Go back and read through the code. Read from the inside-out: We are taking all of the rows of swiss in which column 5 is greater than or equal to 50 (swiss[,5]>=50). This corresponds to the logical condition we’re interested in: creating a variable that takes a 1 if the percentage of Catholics in a province is greater than half and 0 otherwise. So that part is all about identifying those records.
We then specify that we’re going to be doing something to column 7 when we find those (swiss[swiss[,5]>=50,7]). That’s because, in this example, the column we created is the 7th one in the matrix. (If this were a dataframe, btw, we would have named this from the beginning – matrices have names, but this matrix is being addressed by its column number.) That thing that we’re doing to that column, based on the logical condition we identified, is turning it from NA to a 1.
The second line of code is the exact opposite: we’re taking any record in which the values in column 5 are less than 50 and turning it into a 0 instead of an NA.
We then run head(swiss) as a quick validation of our code – did it work?
The first time I wrote this code, I specified swiss[,5]>=.5,7 – why did I do that, and what was the result?
A nice thing to do is to name the columns once you’ve created them. (This is more important for data frames, as we’ll see later on.)
colnames(swiss)
## [1] "Fertility" "Agriculture" "Examination"
## [4] "Education" "Catholic" "Infant.Mortality"
## [7] "V7"
colnames(swiss) <- c(colnames(swiss)[1:6],"Majority.Catholic")
names(swiss)
## [1] "Fertility" "Agriculture" "Examination"
## [4] "Education" "Catholic" "Infant.Mortality"
## [7] "Majority.Catholic"
head(swiss[,c(5,7)])
## Catholic Majority.Catholic
## Courtelary 9.96 0
## Delemont 84.84 1
## Franches-Mnt 93.40 1
## Moutier 33.77 0
## Neuveville 5.16 0
## Porrentruy 90.57 1
colnames() is a funny command – it means both “tell me the names of this object’s columns” and also “change the names of this object’s columns” (see ?colnames() for more). In this case, I’m using it both ways (which is simultaneously showy and sloppy – you’d want to be careful with this in the wild).
I’m using the colnames on the right hand side of the second line of code to retrieve the names of the swiss columns – but only the first six elements. Why? Because as the first line of code suggests, the column names are 7 elements long – and the final element is V7, which is the very thing we want to avoid! In place of that, I’m putting in the new, desired, element: “Majority.Catholic”, using a period to avoid R’s mistrust of empty spaces (like this " “).

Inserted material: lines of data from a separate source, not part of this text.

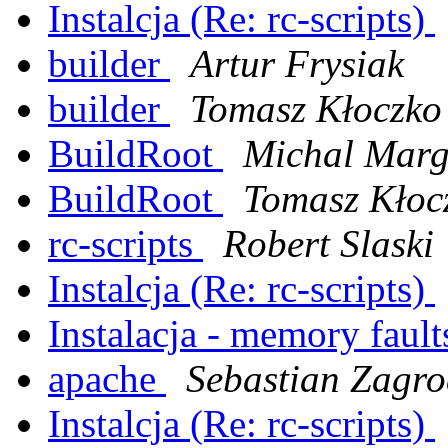
Instalcja (Re: rc-scripts)
builder
Artur Frysiak
builder
Tomasz Kłoczko
BuildRoot
Michal Marg
BuildRoot
Tomasz Kłoc
rc-scripts
Robert Slaski
Instalcja (Re: rc-scripts)
Instalacja - memory faults
apache
Sebastian Zagro
Instalcja (Re: rc-scripts)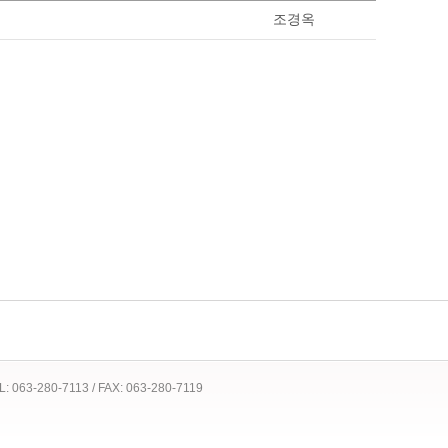
조경옥
 TEL: 063-280-7113 / FAX: 063-280-7119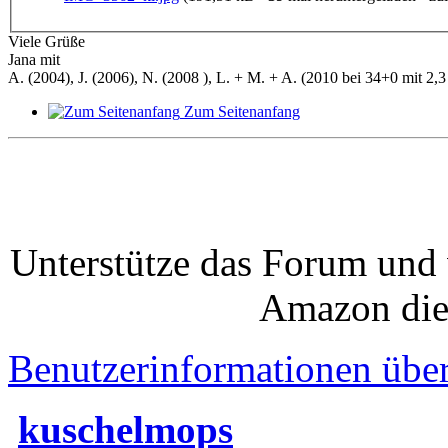
Viele Grüße
Jana mit
A. (2004), J. (2006), N. (2008 ), L. + M. + A. (2010 bei 34+0 mit 2,3 
Zum Seitenanfang
Unterstütze das Forum und 
Amazon die
Benutzerinformationen übe
kuschelmops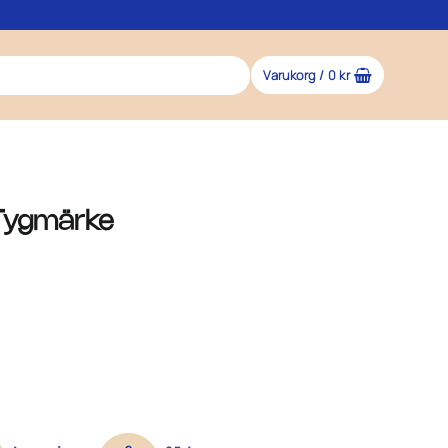
Varukorg /
0
kr
– Tygmärke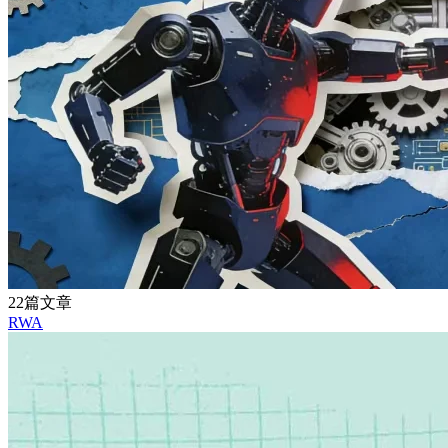
22篇文章
RWA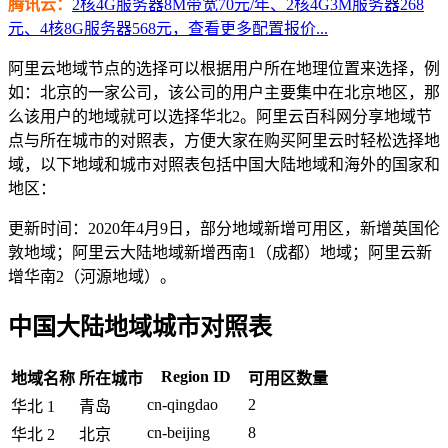
腾讯云：
2核4G服务器8M带宽70元/年、2核4G3M服务器268
元、4核8G服务器568元，查看更多配置报价...
阿里云地域节点的选择可以根据用户所在地理位置来选择，例
如：北京的一家公司，该公司的用户主要集中在北京地区，那
么该用户的地域就可以选择华北2。阿里云百科网分享地域节
点与所在城市的对照表，方便大家在购买阿里云时轻松选择地
域，以下地域和城市对照表包括中国大陆地域和海外的国家和
地区：
更新时间：2020年4月9日，部分地域新增可用区，新增英国伦
敦地域；阿里云大陆地域新增西南1（成都）地域；阿里云新
增华南2（河源地域）。
中国大陆地域城市对照表
Region ID
地域名称
所在城市
可用区数量
cn-qingdao
2
华北 1
青岛
cn-beijing
8
华北 2
北京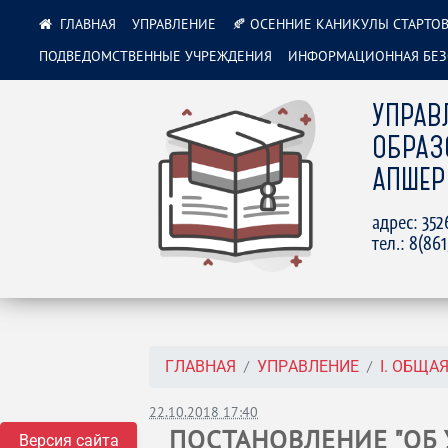
УПРАВЛЕНИЕ
🍂 ОСЕННИЕ КАНИКУЛЫ СТАРТОВ
ПОДВЕДОМСТВЕННЫЕ УЧРЕЖДЕНИЯ
ИНФОРМАЦИОННАЯ БЕЗ
УПРАВ
ОБРАЗ
АПШЕР
адрес: 35
тел.: 8(86
ГЛАВНАЯ
УПРАВЛЕНИЕ
I. ОБЩ
22.10.2018 17:40
ПОСТАНОВЛЕНИЕ "ОБ
Версия сайта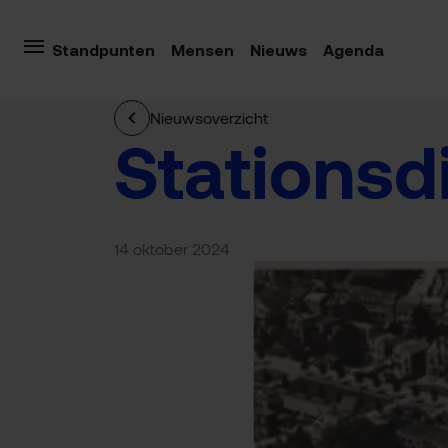
Standpunten
Mensen
Nieuws
Agenda
Nieuwsoverzicht
Stationsd
14 oktober 2024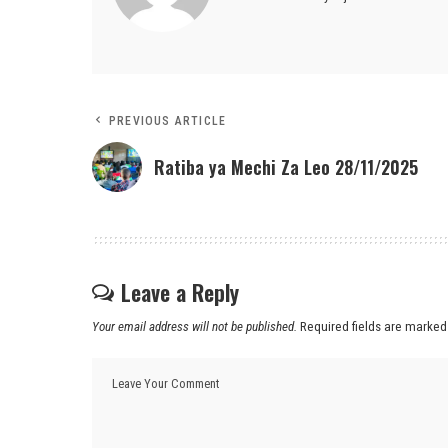
PREVIOUS ARTICLE
Ratiba ya Mechi Za Leo 28/11/2025
Leave a Reply
Your email address will not be published.
Required fields are marke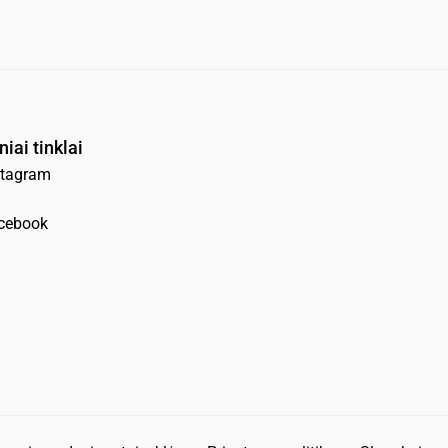
niai tinklai
stagram
cebook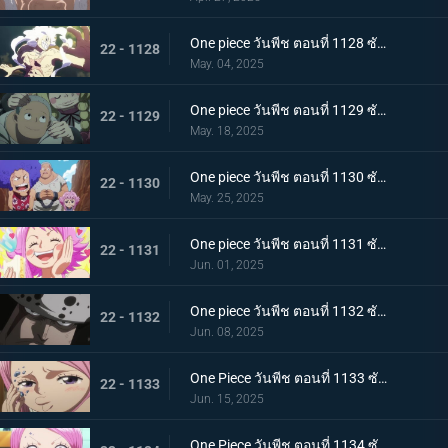
One piece วันพีช ตอนที่ 1128 ซับไทย ฝันร้ายมาเยือน เซนต์แซทเทิร์น เทพนักรบแห่งวิทยาศาสตร์และกลาโหม
22 - 1128
May. 04, 2025
One piece วันพีช ตอนที่ 1129 ซับไทย อดีตของคุมะ โลกที่ตายไปเสียยังดีกว่า
22 - 1129
May. 18, 2025
One piece วันพีช ตอนที่ 1130 ซับไทย ประวัติศาสตร์ที่ถูกลบล้าง ก็อดวัลเลย์แห่งความสิ้นหวัง
22 - 1130
May. 25, 2025
One piece วันพีช ตอนที่ 1131 ซับไทย ความสุขเพียงชั่วคราว คุมาจี้กับจินนี่
22 - 1131
Jun. 01, 2025
One piece วันพีช ตอนที่ 1132 ซับไทย คำสาบานที่มีให้กับจินนี่ คุมะที่ได้กลายเป็นพ่อ
22 - 1132
Jun. 08, 2025
One Piece วันพีช ตอนที่ 1133 ซับไทย ช่วยบอนนี่ "แปซิฟิสต้า" ผู้ใจเสาะ คุมะ
22 - 1133
Jun. 15, 2025
One Piece วันพีช ตอนที่ 1134 ซับไทย ชะตากรรมอันโหดร้าย การตัดสินใจของคุมะผู้เป็นพ่อ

On the left hand side of the equation, I then use colnames() to set the names of the columns to the character vector we defined on the right hand side. names(swiss) and head(swiss[,c(5,7)]) are the data integrity checks.
Great! We’ve created a dummy variable. Did it change anything? Re-run the regression from the motivating example but substitute in Majority.Catholic for Catholic. Does that change our results? How?
As a tireless p-hacker, you’re interested in knowing whether there’s any effect of living in a more industrialized province. Create a dummy variable De.Pastoralized that takes a value of 1 if the percent of men working in agriculture is less than 66 percent and 0 otherwise. Re-run the equation from the first example with this new variable in place of Agriculture and interpret the changes.